TROIS QUESTIONS À – L’avocat Claude Coutaz, engagé depuis dix-neuf ans à Grenoble dans la défense des immigrés et des sans-papiers, revient sur ses premières rencontres avec les migrants de Calais, dont 77 sont installés à la Tour Arpej sur le campus universitaire de Saint-Martin-d'Hères. D'où viennent-ils ? Souhaitent-ils rester en France et y demander asile ? Alors que 57 nouveaux migrants en provenance d’Île-de-France viennent d'être accueillis jeudi 17 novembre au soir en Isère, les intentions de la préfecture et de l’État ne s'avèrent pas encore totalement limpides.
Place Gre’net : Vous apportez une aide juridique aux migrants de Calais installés sur le campus. Avez-vous été désigné pour ce travail ou vous êtes-vous porté volontaire ? Combien d'avocats y participent dans l'agglomération grenobloise ? Qui prend en charge cette aide et en quoi consiste-t-elle précisément ?
Claude Coutaz – Le président du Conseil national des barreaux a lancé un appel aux bâtonniers pour que chacun dans son barreau organise des temps auprès des migrants pour les informer de leur accès au droit. […] Je me suis évidemment porté volontaire auprès de mon bâtonnier, qui m’a désigné pour organiser des permanences auprès des migrants, les mardis et jeudis après-midi. Une vingtaine de confrères se sont portés volontaires, qui ont soit des compétences en droit des étrangers, soit des compétences linguistiques, soit simplement envie d’aider […].
Nous ne sommes pas rémunérés. C’est gratuit, comme les permanences que nous organisons toute l’année, dans le cadre de l’accès aux droits, que ce soit au palais de justice ou au CCAS [centre communal d'action sociale, ndlr]… On propose donc gratuitement nos services au Centre d'accueil et d'orientation [organisation mise en place par l’État pour l'accueil des migrants de Calais, ndlr], car là il y a une concentration de besoins […]. Je me suis retrouvé, en somme, moi et mes collègues, dans la situation de tout le monde qui, voyant la situation des réfugiés, se demande que faire pour aider…

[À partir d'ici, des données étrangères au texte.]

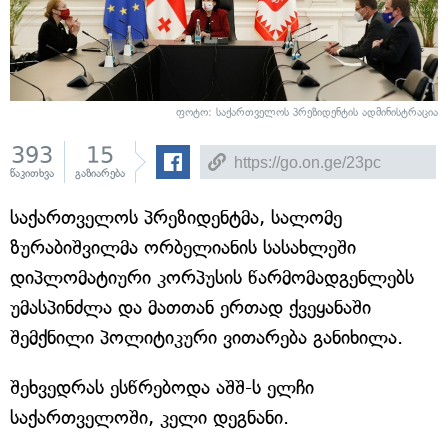
ფოტო: საქართველოს პრეზიდენტის ადმინისტრაცია
393
15
წაკითხვა
გაზიარება
საქართველოს პრეზიდენტმა, სალომე
ზურაბიშვილმა ორბელიანის სასახლეში
დიპლომატიური კორპუსის წარმომადგენლებს
უმასპინძლა და მათთან ერთად ქვეყანაში
შემქნილი პოლიტიკური ვითარება განიხილა.
შეხვედრას ესწრებოდა აშშ-ს ელჩი
საქართველოში, კელი დეგნანი.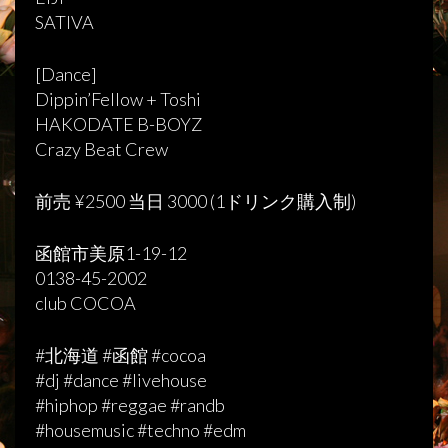
SATIVA
[Dance]
Dippin’Fellow + Toshi
HAKODATE B-BOYZ
Crazy Beat Crew
前売 ¥2500 当日 3000 (1ドリンク購入制)
函館市美原1-19-12
0138-45-2002
club COCOA
#北海道 #函館 #cocoa
#dj #dance #livehouse
#hiphop #reggae #randb
#housemusic #techno #edm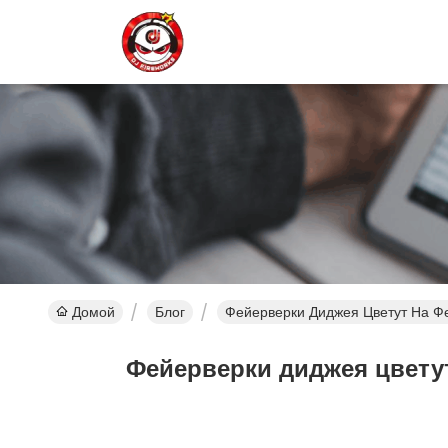
Домой
Блог
Фейерверки Диджея Цветут На Фе
Фейерверки диджея цветут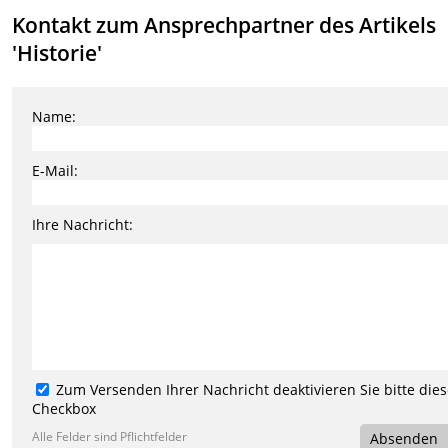
Kontakt zum Ansprechpartner des Artikels
'Historie'
Name:
E-Mail:
Ihre Nachricht:
Zum Versenden Ihrer Nachricht deaktivieren Sie bitte die
Checkbox
Alle Felder sind Pflichtfelder
Absenden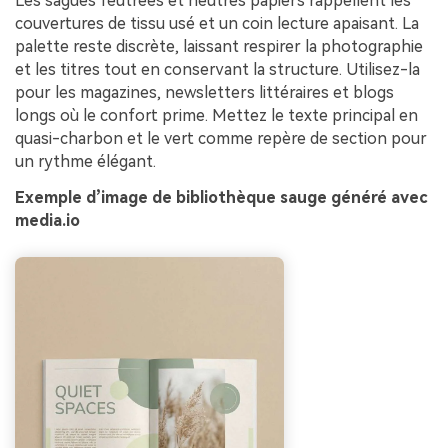
Les sagues feutrées et neutres papiers rappellent les
couvertures de tissu usé et un coin lecture apaisant. La
palette reste discrète, laissant respirer la photographie
et les titres tout en conservant la structure. Utilisez-la
pour les magazines, newsletters littéraires et blogs
longs où le confort prime. Mettez le texte principal en
quasi-charbon et le vert comme repère de section pour
un rythme élégant.
Exemple d’image de bibliothèque sauge généré avec
media.io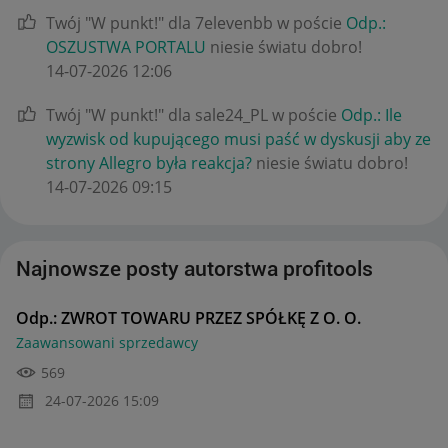
Twój "W punkt!" dla 7elevenbb w poście
Odp.:
OSZUSTWA PORTALU
niesie światu dobro!
‎14-07-2026
12:06
Twój "W punkt!" dla sale24_PL w poście
Odp.: Ile
wyzwisk od kupującego musi paść w dyskusji aby ze
strony Allegro była reakcja?
niesie światu dobro!
‎14-07-2026
09:15
Najnowsze posty autorstwa profitools
Odp.: ZWROT TOWARU PRZEZ SPÓŁKĘ Z O. O.
Zaawansowani sprzedawcy
569
‎24-07-2026
15:09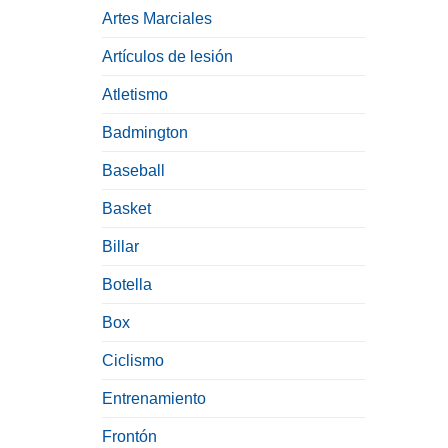
Artes Marciales
Artículos de lesión
Atletismo
Badmington
Baseball
Basket
Billar
Botella
Box
Ciclismo
Entrenamiento
Frontón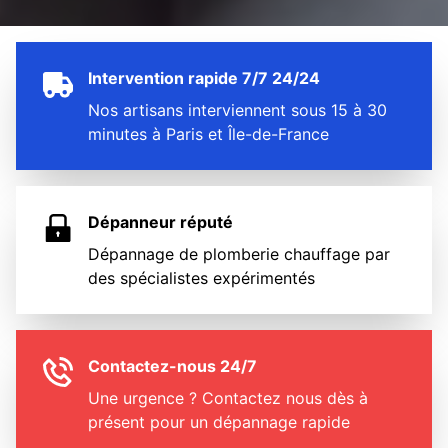
Intervention rapide 7/7 24/24
Nos artisans interviennent sous 15 à 30
minutes à Paris et Île-de-France
Dépanneur réputé
Dépannage de plomberie chauffage par
des spécialistes expérimentés
Contactez-nous 24/7
Une urgence ? Contactez nous dès à
présent pour un dépannage rapide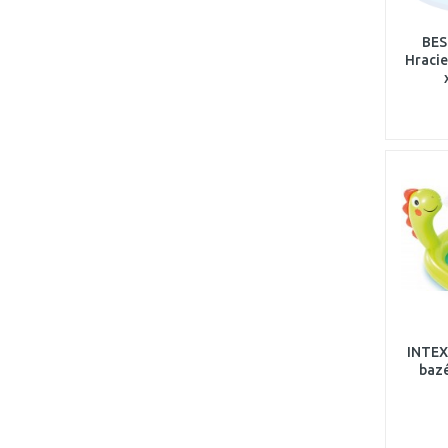
BES
Hracie
INTEX
baz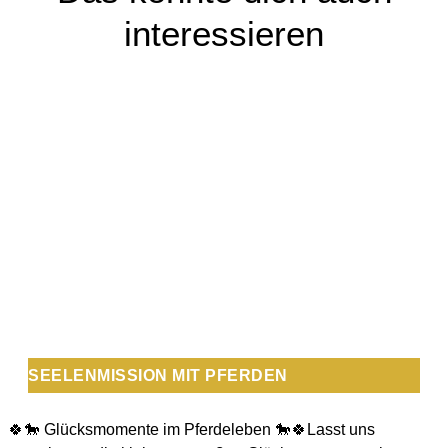
interessieren
SEELENMISSION MIT PFERDEN
🍀🐎 Glücksmomente im Pferdeleben 🐎🍀Lasst uns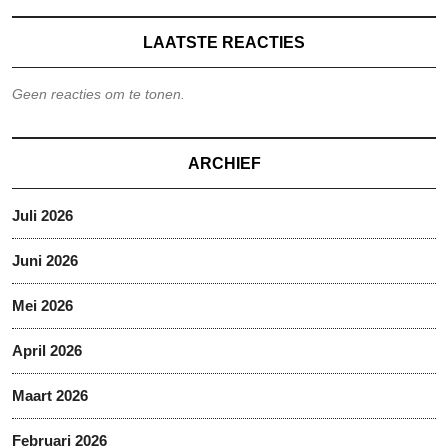
LAATSTE REACTIES
Geen reacties om te tonen.
ARCHIEF
Juli 2026
Juni 2026
Mei 2026
April 2026
Maart 2026
Februari 2026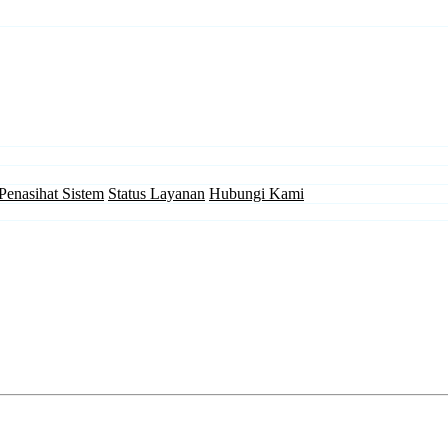
Penasihat Sistem
Status Layanan
Hubungi Kami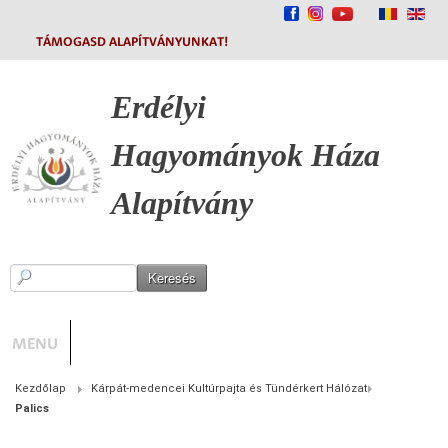
TÁMOGASD ALAPÍTVÁNYUNKAT!
Erdélyi
Hagyományok
Háza
Alapítvány
MENU
Kezdőlap
Kárpát-medencei Kultúrpajta és Tündérkert Hálózat
Palics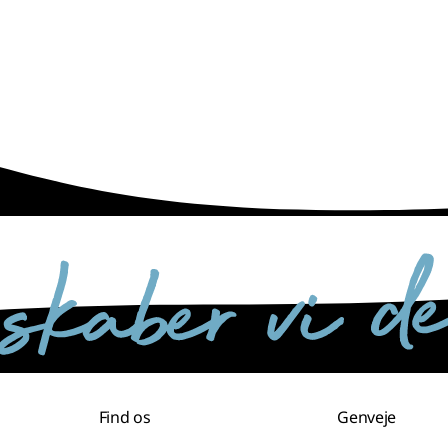
Find os
Genveje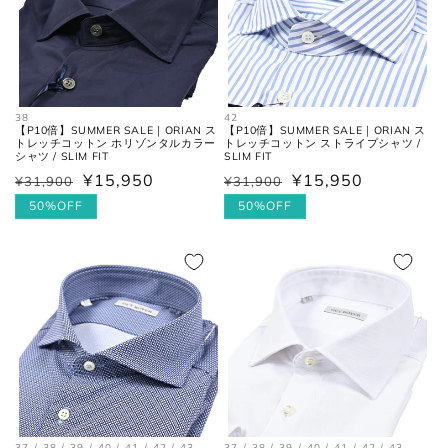
38
42
【P10倍】SUMMER SALE｜ORIAN ス
【P10倍】SUMMER SALE｜ORIAN ス
トレッチコットン ホリゾンタルカラー
トレッチコットン ストライプシャツ /
シャツ / SLIM FIT
SLIM FIT
¥15,950
¥15,950
¥31,900
¥31,900
通
セ
通
セ
常
ー
50%OFF
常
ー
50%OFF
価
ル
価
ル
格
価
格
価
格
格
37 / 38 / 39 / 40 / 41 / 42 / 43
37 / 38 / 39 / 40 / 41 / 42 / 43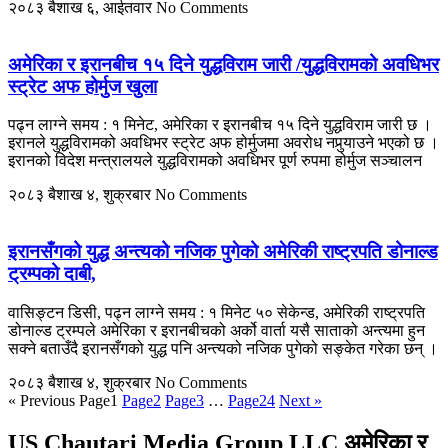
२०८३ बैशाख ६, आईतवार
No Comments
अमेरिका र इरानबीच १५ दिने युद्धविराम जारी /युद्धविरामको अवधिभर
स्ट्रेट अफ होर्मुज खुला
पढ्न लाग्ने समय : १ मिनेट, अमेरिका र इरानबीच १५ दिने युद्धविराम जारी छ ।
इरानले युद्धविरामको अवधिभर स्ट्रेट अफ होर्मुजमा अवरोध नपुर्‍याउने भएको छ ।
इरानको विदेश मन्त्रालयले युद्धविरामको अवधिभर पूर्ण रुपमा होर्मुज सञ्चालन
२०८३ बैशाख ४, शुक्रबार
No Comments
इरानसँगको युद्ध अन्त्यको नजिक पुगेको अमेरिकी राष्ट्रपति डोनाल्ड
ट्रम्पको दाबी,
वासिङ्टन डिसी, पढ्न लाग्ने समय : १ मिनेट ५० सेकेन्ड, अमेरिकी राष्ट्रपति
डोनाल्ड ट्रम्पले अमेरिका र इरानबीचको अर्को वार्ता यसै साताको अन्त्यमा हुन
सक्ने बताउँदै इरानसँगको युद्ध पनि अन्त्यको नजिक पुगेको सङ्केत गरेका छन् ।
२०८३ बैशाख ४, शुक्रबार
No Comments
« Previous
Page
1
Page
2
Page
3
…
Page
24
Next »
US Chautari Media Group LLC अमेरिका र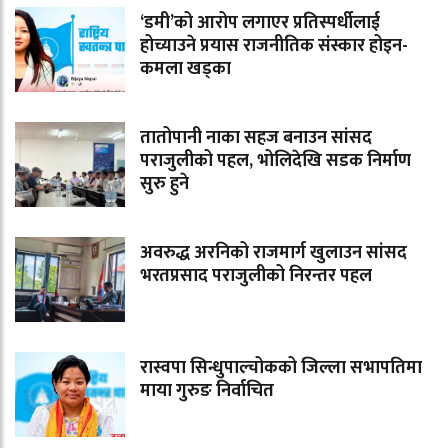
‘डमी’को आरोप लगाएर प्रतिस्पर्धीलाई
होच्याउने प्रयास राजनीतिक संस्कार होइन-
कमला खड्का
तातोपानी नाका सहज बनाउन सांसद
पराजुलीको पहल, भोलिदेखि सडक निर्माण
सुरु हुने
अवरुद्ध अरनिको राजमार्ग खुलाउन सांसद
भरतप्रसाद पराजुलीको निरन्तर पहल
रास्वपा सिन्धुपाल्चोकको जिल्ला सभापतिमा
माया गुरुङ निर्वाचित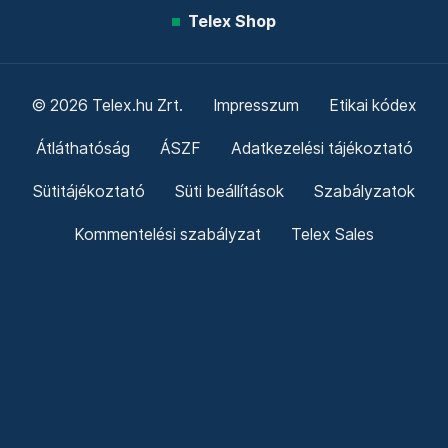
Telex Shop
© 2026 Telex.hu Zrt.
Impresszum
Etikai kódex
Átláthatóság
ÁSZF
Adatkezelési tájékoztató
Sütitájékoztató
Süti beállítások
Szabályzatok
Kommentelési szabályzat
Telex Sales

Notre travail consiste à informer les migrants sur leurs droits, et même sur les bases… Car ils sont vraiment perdus. Déjà, ils sont extrêmement fatigués. Ils n’en sont pas encore à avoir posé leurs valises. Ils ne savent pas ce qu’est l’Office français de protection des réfugiés et apatrides (Ofpra) [auprès duquel ils peuvent déposer une demande d'asile, ndlr]. Ils ne savent même pas ce que c’est que la préfecture…
La première fois où nous sommes allés à leur rencontre, nous nous sommes présentés. On a expliqué ce que c’était qu'un avocat, que nous sommes tenus au secret professionnel, que nous sommes indépendants…
Ce point leur importe particulièrement, ça les a mis en confiance […] Quand on leur dit quelque chose, ce n'est pas le préfet qui nous dit de le dire, mais parce que c’est la loi, c’est la réalité. On s’est mis ensuite dans des endroits confidentiels pour avoir des entretiens individuels avec ceux qui voulaient bien en avoir… ceux qui pouvaient en avoir parce qu’il y a ce problème de langue. On va continuer à les rencontrer jusqu’à ce qu’il n’y ait plus de besoins.